Across the Line, a Poem by Peggy Shumaker

Cyanotype print with blue background and white  impression of a British algae known as "Laminaria fascia"

issue 6, 1990

Across the Line

Tucson/Nogales

For a few days in August we returned together
to places we’d loved separately, long before

I eased myself onto you, facing away,
so inside you felt a silky backwardness.

Our bellies ripe and dripping, tender wedges
of cantaloupe feeding each other…

We drove south to a country where aromas alone
called us in off the street. A roadside

vendor squeezed green lemons over a gordita,
the meat shine sticking with us even after sucking.

We asked the way to the Cavern, long since
burned and no longer serving

tequila with a worm
or the soup of turtles.

You dropped folding money in the paper cup
of the high-cheeked woman

wrapping god’s eyes
around twigs of the velvet mesquite.

La Sirena, heavy breasts above the waterline,
I turned the cards for loteria:

El Diablito, preparing a corner, El Nopal,
prickly paddles studded with thick purple fruit.

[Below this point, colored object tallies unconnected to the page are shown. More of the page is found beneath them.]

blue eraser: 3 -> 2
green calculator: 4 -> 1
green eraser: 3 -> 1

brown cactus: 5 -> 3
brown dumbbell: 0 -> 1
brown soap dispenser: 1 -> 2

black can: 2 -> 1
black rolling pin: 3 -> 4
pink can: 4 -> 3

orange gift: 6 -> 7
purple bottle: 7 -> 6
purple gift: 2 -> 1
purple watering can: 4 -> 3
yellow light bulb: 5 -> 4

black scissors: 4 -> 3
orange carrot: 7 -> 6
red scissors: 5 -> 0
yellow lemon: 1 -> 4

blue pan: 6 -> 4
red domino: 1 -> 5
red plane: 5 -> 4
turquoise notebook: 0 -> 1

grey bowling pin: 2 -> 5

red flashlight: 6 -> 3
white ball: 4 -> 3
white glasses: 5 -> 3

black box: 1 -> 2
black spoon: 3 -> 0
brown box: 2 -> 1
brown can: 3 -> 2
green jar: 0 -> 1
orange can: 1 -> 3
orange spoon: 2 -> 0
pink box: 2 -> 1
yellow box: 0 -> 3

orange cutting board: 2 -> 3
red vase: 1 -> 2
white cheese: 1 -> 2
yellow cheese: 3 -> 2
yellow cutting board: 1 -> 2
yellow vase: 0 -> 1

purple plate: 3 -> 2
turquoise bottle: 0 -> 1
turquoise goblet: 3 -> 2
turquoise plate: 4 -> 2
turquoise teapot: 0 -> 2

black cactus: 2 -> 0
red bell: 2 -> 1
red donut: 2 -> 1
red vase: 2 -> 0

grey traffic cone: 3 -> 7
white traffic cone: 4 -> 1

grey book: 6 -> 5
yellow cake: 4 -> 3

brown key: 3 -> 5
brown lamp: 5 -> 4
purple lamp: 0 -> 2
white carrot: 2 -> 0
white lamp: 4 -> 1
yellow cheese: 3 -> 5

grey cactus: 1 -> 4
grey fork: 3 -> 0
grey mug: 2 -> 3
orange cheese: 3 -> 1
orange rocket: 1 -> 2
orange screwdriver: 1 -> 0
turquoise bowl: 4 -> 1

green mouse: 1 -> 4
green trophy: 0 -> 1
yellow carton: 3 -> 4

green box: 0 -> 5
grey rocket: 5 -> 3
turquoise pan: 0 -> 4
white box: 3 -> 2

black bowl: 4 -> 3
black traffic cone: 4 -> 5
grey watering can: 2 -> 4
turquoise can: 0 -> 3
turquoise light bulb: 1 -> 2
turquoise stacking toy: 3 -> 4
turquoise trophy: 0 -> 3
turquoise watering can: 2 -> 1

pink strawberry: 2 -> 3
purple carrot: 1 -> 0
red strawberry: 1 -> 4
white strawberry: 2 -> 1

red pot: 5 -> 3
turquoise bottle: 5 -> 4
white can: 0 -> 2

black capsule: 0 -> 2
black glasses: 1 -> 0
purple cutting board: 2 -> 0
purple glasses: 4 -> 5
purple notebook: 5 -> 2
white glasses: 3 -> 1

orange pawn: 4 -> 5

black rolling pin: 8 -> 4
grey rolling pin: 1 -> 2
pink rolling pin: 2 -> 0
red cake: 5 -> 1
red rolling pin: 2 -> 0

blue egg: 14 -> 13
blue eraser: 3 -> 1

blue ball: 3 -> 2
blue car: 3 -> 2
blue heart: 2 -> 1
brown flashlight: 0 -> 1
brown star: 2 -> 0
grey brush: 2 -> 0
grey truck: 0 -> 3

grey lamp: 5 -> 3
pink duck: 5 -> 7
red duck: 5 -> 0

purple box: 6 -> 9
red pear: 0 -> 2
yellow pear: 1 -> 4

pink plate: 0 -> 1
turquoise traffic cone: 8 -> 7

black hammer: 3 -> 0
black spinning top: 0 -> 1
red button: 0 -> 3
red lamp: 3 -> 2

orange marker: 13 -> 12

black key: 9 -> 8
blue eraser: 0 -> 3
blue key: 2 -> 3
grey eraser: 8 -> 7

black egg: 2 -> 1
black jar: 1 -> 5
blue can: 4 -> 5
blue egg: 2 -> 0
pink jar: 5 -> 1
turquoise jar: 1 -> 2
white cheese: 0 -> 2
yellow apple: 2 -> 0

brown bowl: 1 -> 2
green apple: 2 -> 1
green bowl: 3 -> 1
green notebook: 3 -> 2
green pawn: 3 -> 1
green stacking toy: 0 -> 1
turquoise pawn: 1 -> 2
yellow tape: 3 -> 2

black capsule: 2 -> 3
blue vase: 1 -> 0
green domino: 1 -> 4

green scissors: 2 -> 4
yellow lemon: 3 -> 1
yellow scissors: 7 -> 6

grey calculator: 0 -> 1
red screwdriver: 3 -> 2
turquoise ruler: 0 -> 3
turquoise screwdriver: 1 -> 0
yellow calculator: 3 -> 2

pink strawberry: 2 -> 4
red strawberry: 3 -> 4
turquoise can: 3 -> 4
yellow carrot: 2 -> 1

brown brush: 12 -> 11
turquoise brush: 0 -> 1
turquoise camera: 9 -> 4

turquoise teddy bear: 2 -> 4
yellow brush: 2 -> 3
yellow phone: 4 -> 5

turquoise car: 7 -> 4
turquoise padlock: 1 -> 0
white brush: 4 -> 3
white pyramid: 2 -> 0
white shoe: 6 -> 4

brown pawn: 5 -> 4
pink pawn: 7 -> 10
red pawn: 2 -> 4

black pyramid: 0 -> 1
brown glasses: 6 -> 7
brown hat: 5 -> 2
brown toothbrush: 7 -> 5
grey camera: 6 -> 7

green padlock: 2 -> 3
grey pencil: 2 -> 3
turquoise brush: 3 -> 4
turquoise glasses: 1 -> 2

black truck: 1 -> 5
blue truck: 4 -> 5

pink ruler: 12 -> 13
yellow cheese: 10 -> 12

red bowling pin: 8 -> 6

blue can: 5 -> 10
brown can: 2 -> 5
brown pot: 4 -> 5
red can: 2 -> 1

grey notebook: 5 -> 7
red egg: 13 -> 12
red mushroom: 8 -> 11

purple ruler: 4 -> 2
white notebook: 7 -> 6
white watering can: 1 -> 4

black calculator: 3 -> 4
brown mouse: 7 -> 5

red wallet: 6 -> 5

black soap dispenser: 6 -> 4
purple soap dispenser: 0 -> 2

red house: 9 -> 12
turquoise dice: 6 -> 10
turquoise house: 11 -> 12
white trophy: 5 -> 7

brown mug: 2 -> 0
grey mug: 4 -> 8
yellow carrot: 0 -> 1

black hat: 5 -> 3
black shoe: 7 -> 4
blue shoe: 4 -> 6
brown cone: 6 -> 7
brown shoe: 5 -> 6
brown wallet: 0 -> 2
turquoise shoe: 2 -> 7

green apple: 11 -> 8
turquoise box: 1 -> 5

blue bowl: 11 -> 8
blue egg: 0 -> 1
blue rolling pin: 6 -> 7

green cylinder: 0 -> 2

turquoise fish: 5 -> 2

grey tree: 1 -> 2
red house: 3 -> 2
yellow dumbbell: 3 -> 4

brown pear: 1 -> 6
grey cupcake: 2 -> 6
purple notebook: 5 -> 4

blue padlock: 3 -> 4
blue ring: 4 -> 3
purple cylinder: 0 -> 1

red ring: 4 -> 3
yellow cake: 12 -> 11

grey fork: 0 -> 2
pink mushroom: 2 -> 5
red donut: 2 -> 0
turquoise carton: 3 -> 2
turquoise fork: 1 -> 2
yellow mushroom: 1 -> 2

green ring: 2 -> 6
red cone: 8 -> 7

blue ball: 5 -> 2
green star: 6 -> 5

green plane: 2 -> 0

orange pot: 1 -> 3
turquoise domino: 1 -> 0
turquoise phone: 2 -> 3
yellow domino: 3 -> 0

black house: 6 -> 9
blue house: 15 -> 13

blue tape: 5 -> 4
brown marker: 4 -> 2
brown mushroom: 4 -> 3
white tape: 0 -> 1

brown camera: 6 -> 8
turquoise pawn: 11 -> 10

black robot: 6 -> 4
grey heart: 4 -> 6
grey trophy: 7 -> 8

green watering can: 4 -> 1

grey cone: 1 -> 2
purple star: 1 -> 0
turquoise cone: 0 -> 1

To settle the dust, we sucked fibrous paletas
of mango, the sweet chew of piña,

our tongues alive along the frostiness, licking
our fingers, licking

what our fingers held. Thunderclouds
ganged up over Sonoita’s wild grasses—

switchblade rumbles of rainwater flashing
dry arroyos, el corozón

shot through, the quick, involuntary
muscle in the chest, the storm

shocking the broken earth,
shaking for the crack of an instant

the certainty of the sky, that storm
pulsing on inside us,

underground rivers swollen, refreshed.

————

Author’s Statement — Rain in the desert, life-giving rain. Life-giving lovemaking, essential bonds between those who love, who become one with earth, sky, water. And a border that no longer exists—a border people could cross to share a meal and an afternoon, an open border with people welcome on both sides.

Peggy Shumaker served as Alaska State Writer Laureate and as the Rasmuson Foundation's Distinguished Artist. She’s the author of eight books of poetry, including Cairn, new and selected. Her lyrical memoir is Just Breathe Normally. Professor emerita at University of Alaska Fairbanks, Shumaker teaches in the Rainier Writing Workshop MFA at PLU. She serves on the boards of Storyknife, the Alaska Arts and Culture Foundation, and the Raz-Shumaker Prairie Schooner Book Prizes. Shumaker edits Boreal Books (an imprint of Red Hen Press), the Alaska Literary Series at Univ. of Alaska Press, and is contributing editor for Alaska Quarterly Review.